What you will do: Revise the stretch of the listing from its start through the line containing "5: (126, 1290)", replacing "top-left" with "upper-left" and keeping everything else unchanged. Leave the pictures out of your answer.

Data:
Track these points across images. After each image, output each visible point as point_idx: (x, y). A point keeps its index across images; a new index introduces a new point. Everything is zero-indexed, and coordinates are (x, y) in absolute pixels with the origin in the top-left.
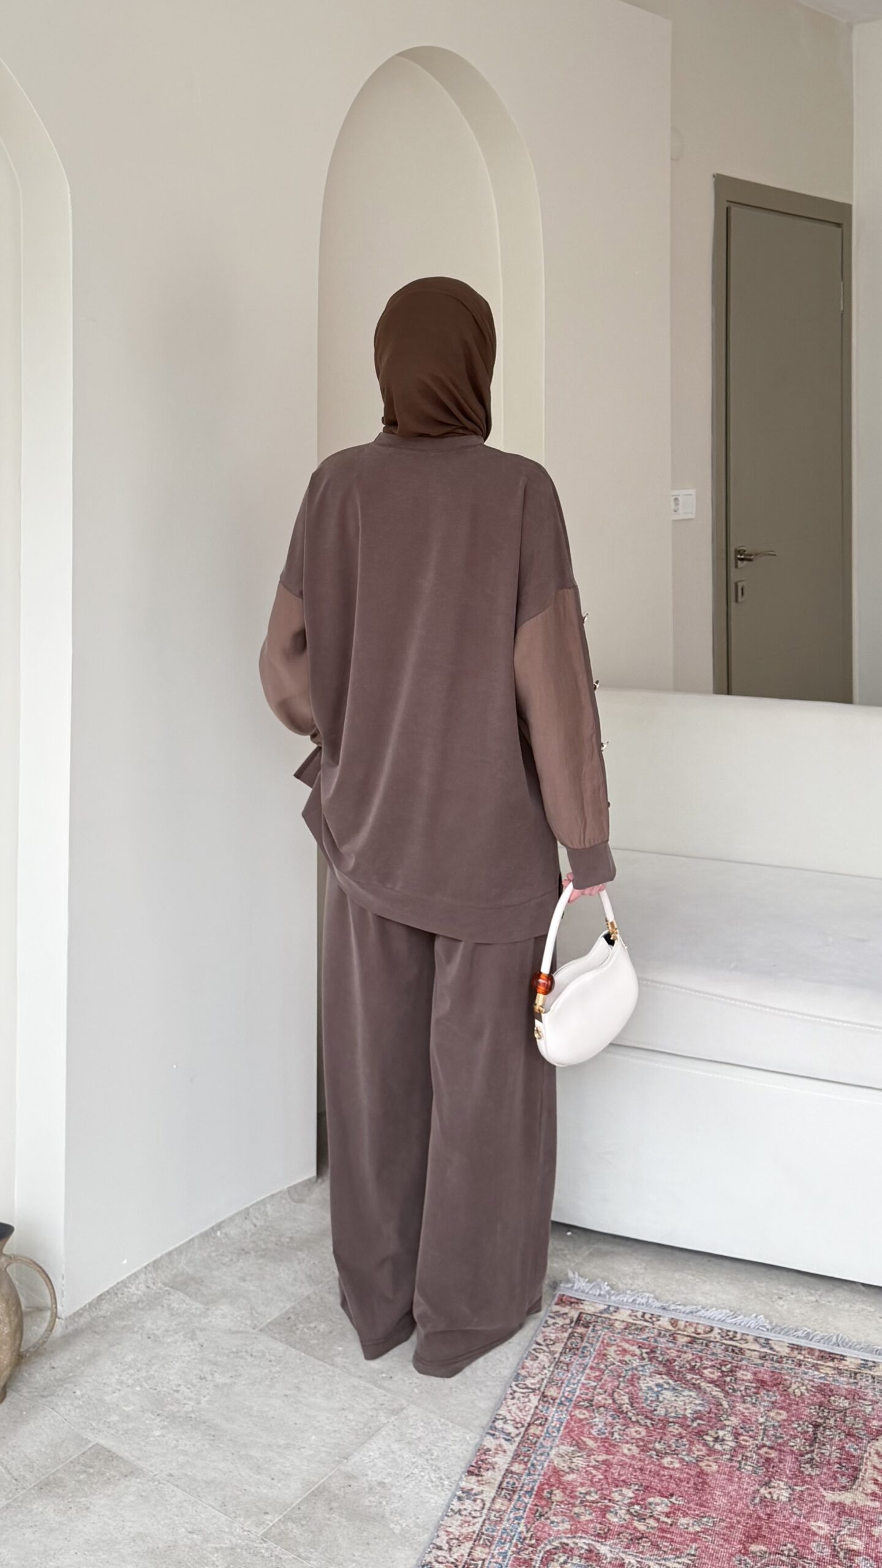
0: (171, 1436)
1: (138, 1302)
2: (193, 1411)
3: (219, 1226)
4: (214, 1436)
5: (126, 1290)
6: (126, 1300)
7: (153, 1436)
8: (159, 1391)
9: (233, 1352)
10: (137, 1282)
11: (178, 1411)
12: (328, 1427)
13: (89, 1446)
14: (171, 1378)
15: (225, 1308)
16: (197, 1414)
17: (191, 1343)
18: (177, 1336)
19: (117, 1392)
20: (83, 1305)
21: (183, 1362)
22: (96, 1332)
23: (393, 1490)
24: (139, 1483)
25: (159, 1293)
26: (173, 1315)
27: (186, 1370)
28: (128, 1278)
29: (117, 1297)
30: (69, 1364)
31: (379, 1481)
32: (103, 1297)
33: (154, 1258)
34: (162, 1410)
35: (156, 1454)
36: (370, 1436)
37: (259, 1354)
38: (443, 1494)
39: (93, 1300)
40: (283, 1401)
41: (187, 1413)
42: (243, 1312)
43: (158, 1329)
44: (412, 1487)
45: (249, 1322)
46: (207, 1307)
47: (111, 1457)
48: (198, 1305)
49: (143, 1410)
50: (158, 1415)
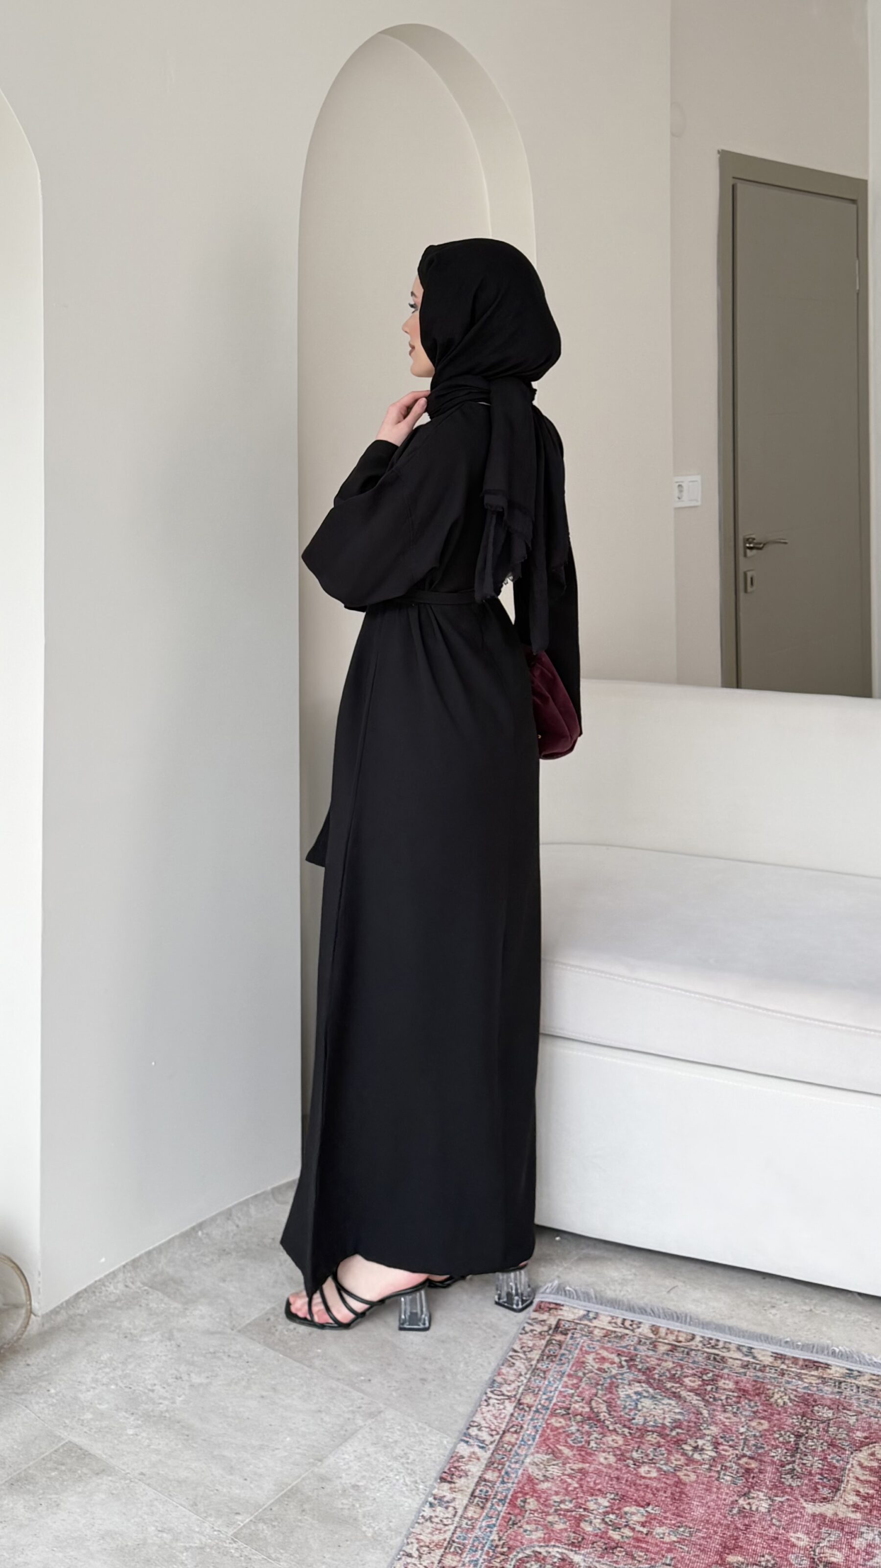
0: (144, 1434)
1: (117, 1301)
2: (167, 1411)
3: (200, 1226)
4: (188, 1436)
5: (103, 1288)
6: (104, 1298)
7: (127, 1435)
8: (135, 1390)
9: (210, 1353)
10: (116, 1281)
11: (153, 1411)
12: (303, 1429)
13: (60, 1445)
14: (147, 1377)
15: (203, 1309)
16: (172, 1414)
17: (168, 1343)
18: (154, 1336)
19: (92, 1390)
20: (60, 1303)
21: (160, 1362)
22: (72, 1330)
23: (367, 1493)
24: (111, 1481)
25: (138, 1292)
26: (151, 1315)
27: (163, 1370)
28: (106, 1276)
29: (95, 1295)
30: (45, 1362)
31: (353, 1484)
32: (81, 1295)
33: (133, 1258)
34: (136, 1409)
35: (128, 1453)
36: (345, 1439)
37: (237, 1355)
38: (417, 1498)
39: (71, 1298)
40: (259, 1402)
41: (162, 1412)
42: (223, 1313)
43: (135, 1329)
44: (385, 1490)
45: (227, 1323)
46: (186, 1306)
47: (83, 1455)
48: (176, 1305)
49: (118, 1409)
50: (133, 1414)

Answer to the exercise:
Track these points across images. After each image, output each visible point as point_idx: (x, y). A point keeps its index across images; a new index introduces a new point. Everything is zero-indexed, and coordinates are (x, y) in absolute pixels with the origin in the upper-left.
0: (171, 1436)
1: (138, 1302)
2: (193, 1411)
3: (219, 1226)
4: (214, 1436)
5: (126, 1290)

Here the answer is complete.